You are viewing a plain text version of this content. The canonical link for it is here.
Posted to commits@airflow.apache.org by ep...@apache.org on 2023/03/07 20:52:40 UTC

[airflow] branch v2-5-test updated: Fix on_failure_callback when task receives a SIGTERM (#29743)

This is an automated email from the ASF dual-hosted git repository.

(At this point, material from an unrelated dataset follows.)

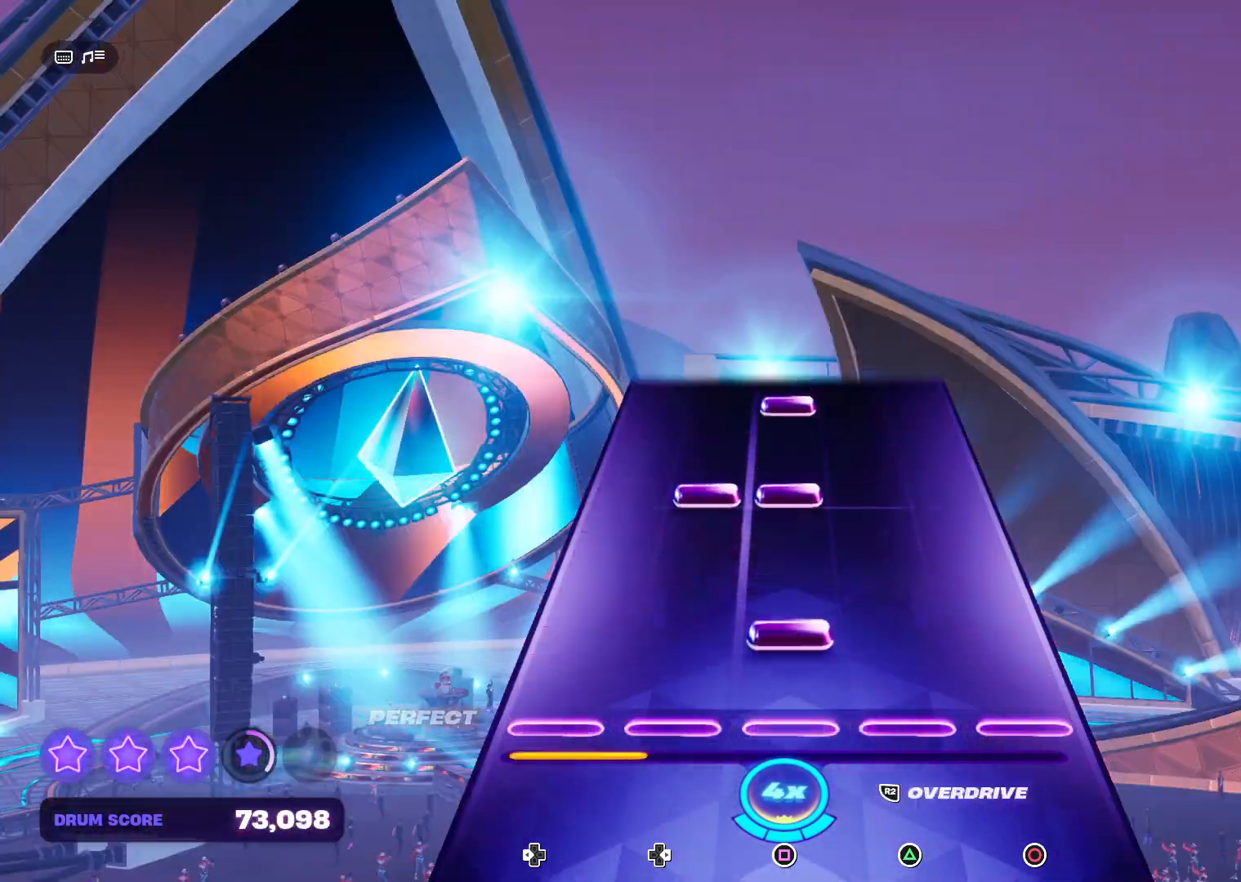
{"buttons": ["SQUARE", "DPAD_RIGHT"], "right_stick": "center", "events": [[100, "SQUARE", "down"], [233, "SQUARE", "up"], [467, "SQUARE", "down"], [500, "DPAD_RIGHT", "down"]]}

ephraimanierobi pushed a commit to branch v2-5-test
in repository https://gitbox.apache.org/repos/asf/airflow.git


The following commit(s) were added to refs/heads/v2-5-test by this push:
     new 0a6cc4c4d3 Fix on_failure_callback when task receives a SIGTERM (#29743)
0a6cc4c4d3 is described below

commit 0a6cc4c4d397a966552b1e33213db4ca505f581b
Author: Ephraim Anierobi <sp...@gmail.com>
AuthorDate: Sat Feb 25 00:08:32 2023 +0100

    Fix on_failure_callback when task receives a SIGTERM (#29743)
    
    This fixes on_failure_callback when task receives a SIGTERM by
    raising a different exception in the handler and catching the
    exception during task execution so we can directly run the failure
    callback.
    
    (cherry picked from commit 671b88eb3423e86bb331eaf7829659080cbd184e)
---
 airflow/exceptions.py             |  6 ++++++
 airflow/models/taskinstance.py    | 17 +++++++++++------
 tests/models/test_taskinstance.py | 22 ++++++++++++++++++++++
 3 files changed, 39 insertions(+), 6 deletions(-)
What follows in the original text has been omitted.